What is the Makarrata Commission?

Answer

Proposed commission for truth and justice with Indigenous peoples

Explanation

The Makarrata Commission was proposed by the 2017 Uluru Statement from the Heart as the second element of Indigenous constitutional reform after the Voice to Parliament. The Statement called for a Makarrata Commission to oversee 'agreement-making between governments and First Nations and truth-telling about our history'. The term Makarrata is a Yolngu Matha word meaning the coming together after a struggle, often used to describe the process of reaching agreement and reconciliation.

The Statement's structure of Voice, Treaty, and Truth was deliberately sequential. The Voice was to be enshrined first as a constitutional body that would give Aboriginal and Torres Strait Islander peoples a say in laws and policies affecting them.

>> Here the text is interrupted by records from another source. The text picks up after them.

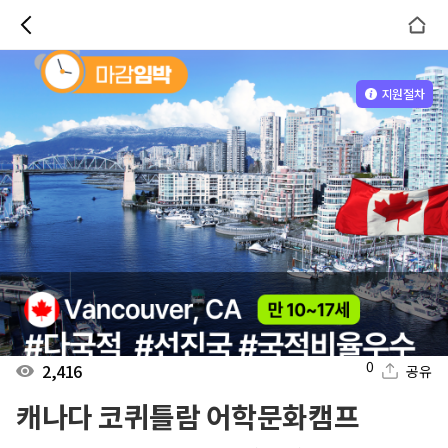
지원절차
0
2,416
공유
캐나다 코퀴틀람 어학문화캠프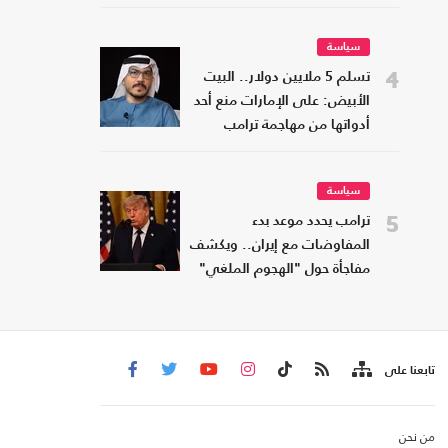
سياسة
4
تسلم 5 ملايين دولار.. البيت
الأبيض: على الإمارات منع أحد
أدواتها من مهاجمة ترامب
سياسة
5
ترامب يحدد موعد بدء
المفاوضات مع إيران.. ويكشف
مفاجأة حول "الهجوم الملغي"
تابعنا على
من نحن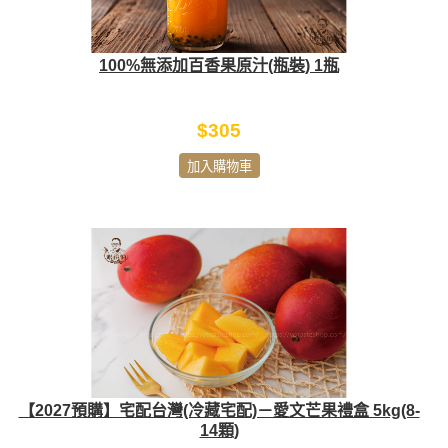
100%無添加百香果原汁(瓶裝) 1瓶
$305
加入購物車
【2027預購】宅配台灣(冷藏宅配)－愛文芒果禮盒 5kg(8-
14顆)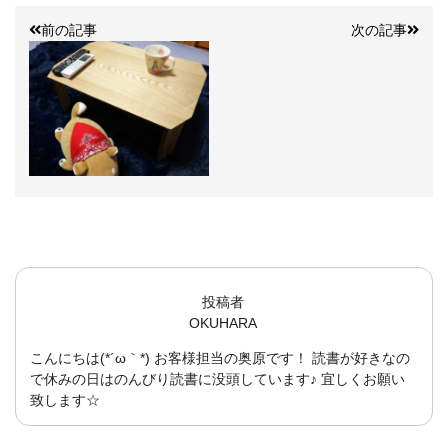
前の記事
次の記事
投稿者
OKUHARA
こんにちは(*´ω｀*) お客様担当の奥原です！ 読書が好きなの
で休みの日はのんびり読書に没頭しています♪ 宜しくお願い
致します☆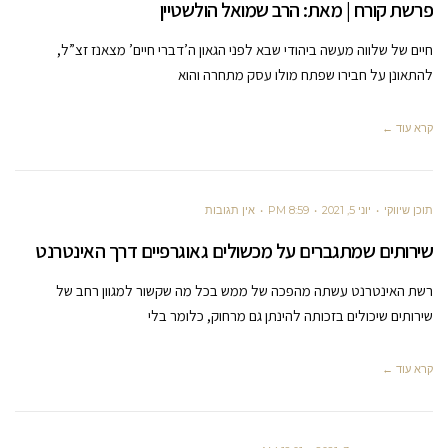
פרשת קורח | מאת: הרב שמואל הולשטיין
חיים של שלווה מעשה ביהודי שבא לפני הגאון ה’דברי חיים’ מצאנז זצ”ל,
להתאונן על חבירו שפתח מולו עסק מתחרה והוא
קרא עוד ←
תוכן שיווקי
יוני 5, 2021
8:59 PM
אין תגובות
שירותים שמתגברים על מכשולים גאוגרפיים דרך האינטרנט
רשת האינטרנט עשתה מהפכה של ממש בכל מה שקשור למגוון רחב של
שירותים שיכולים בזכותה להינתן גם מרחוק, כלומר בלי
קרא עוד ←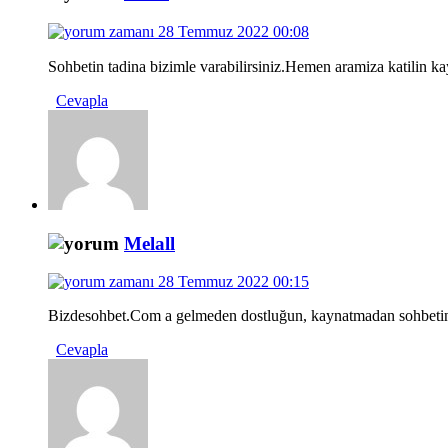
28 Temmuz 2022 00:08
Sohbetin tadina bizimle varabilirsiniz.Hemen aramiza katilin k
Cevapla
Melall
28 Temmuz 2022 00:15
Bizdesohbet.Com a gelmeden dostluğun, kaynatmadan sohbetin, 
Cevapla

The Makarrata Commission would then oversee the second-stage processes of agreement-making (treaty) between Australian governments and First Nations and the third-stage process of truth-telling about Australian history. The Albanese government had committed to implementing the Statement in full when elected in May 2022.

The 14 October 2023 Voice referendum was defeated nationally with 60.1 per cent voting No, and was carried in no state. The defeat removed the constitutional Voice as a first step and produced political complications for the broader Voice, Treaty, and Truth process. The Albanese government's post-referendum response indicated that the Makarrata Commission would not be pursued in the immediate term as a federal initiative, with attention shifting to state-based treaty processes and to the Closing the Gap framework.

Several state-based treaty and truth-telling processes have continued. The Victorian First Peoples' Assembly, established in 2019 as the elected body to represent Aboriginal Victorians in treaty negotiations, has continued its work. The Yoorrook Justice Commission in Victoria (established 2021 as the country's first formal truth-telling commission) produced major reports from 2023 onwards. The Northern Territory has been progressing treaty discussions. South Australia legislated for a state Voice in 2023 (operating independently of the federal constitutional question). Queensland passed treaty legislation in 2023 but the subsequent change of state government in October 2024 paused the process. The Makarrata concept continues to inform Indigenous-led calls for treaty processes in various forms, although the federal constitutional dimension envisaged by the Uluru Statement is on hold following the 2023 Voice defeat.

Why this matters for your test

The Makarrata Commission was the second element of the Uluru Statement's Voice, Treaty, Truth framework, and recognising the concept plus the state-based treaty processes shows where the reform path stands today.